THE LAST FIFTH GRADE OF EMERSON ELEMENTARY
April 12, 2016

Saturday, October 30, 2010

4 Questions (from Kids) for Shonto Begay

Yesterday, I posted a Portrait Poem lesson. The model poem and painting was "Down Highway 163," from Shonto Begay's lovely book Navajo.

The fourth grade students I was visiting had lots of questions for Mr. Begay, and he was kind enough to answer them. Big excitement at Harford Hills E.S!

Here is some of that conversation:

Harford Hills Fourth Grade: How do you come up with your ideas?


Shonto Begay:  I want to share the moments we all are compelled to laugh as well as to cry. To fear and to feel the magical caress of stories, that is my intent.

"Down Highway 163" is a stretch of road between Kayenta, Arizona and Moab, Utah, through some of the most spectacular landscape on earth.

HH Fourth Grade:  Many students had questions about the old woman in the painting, who is also described in your poem.

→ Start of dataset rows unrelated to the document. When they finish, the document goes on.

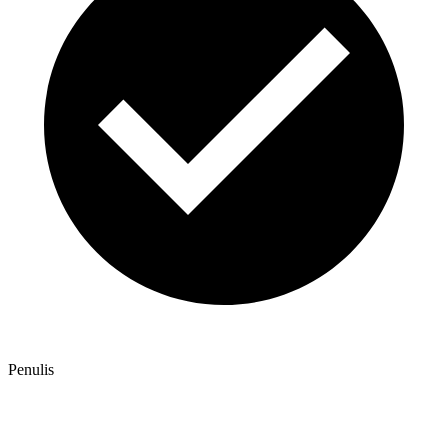
Penulis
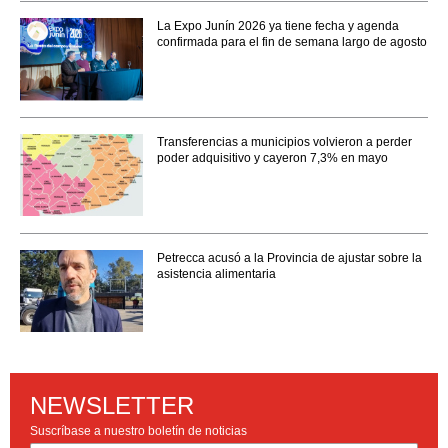
La Expo Junín 2026 ya tiene fecha y agenda
confirmada para el fin de semana largo de agosto
Transferencias a municipios volvieron a perder
poder adquisitivo y cayeron 7,3% en mayo
Petrecca acusó a la Provincia de ajustar sobre la
asistencia alimentaria
NEWSLETTER
Suscríbase a nuestro boletín de noticias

Is she is a real person, someone you know or observed?

Shonto Begay:  The painting is an homage to the strength of mothers here where the highway ends and the true west begins.

It was painted with the idea in mind of that perseverance that the maternal part of my history is so well defined. Her intensity of this strength and compassion shows on her face, not to be confused with anger or anything negative. She has journeyed far, sometimes in the back of pickup trucks. The young and untested children might be in front.

She knows it has been colder.

HH Fourth Grade:  Did you make the painting first, and then write about it? Or did you write the poem and then do the picture?

Shonto Begay:  The words came later. Paint with a story or a voice in mind. Heed those magical moments. [Yours] are the Voices that need to be heard. Most of us seem to do it well through the arts.

Author Amok:  I read students a portion of your biographical statement from Navajo. They were surprised to hear that from age five you were not allowed to speak your native language at government boarding school, and that your parents were not allowed to visit. They asked, was it hard growing up?

Shonto Begay:  My voice, once forbidden spoken in my language, is now what I will always celebrate -- what I aways have buried deep and safe within, in times it felt threatened, in my youth.

Mr. Begay, thank you very much for your openness and taking this time to share with students. The message you sent them -- about the importance of sharing their voices -- made a huge impression on the fourth graders.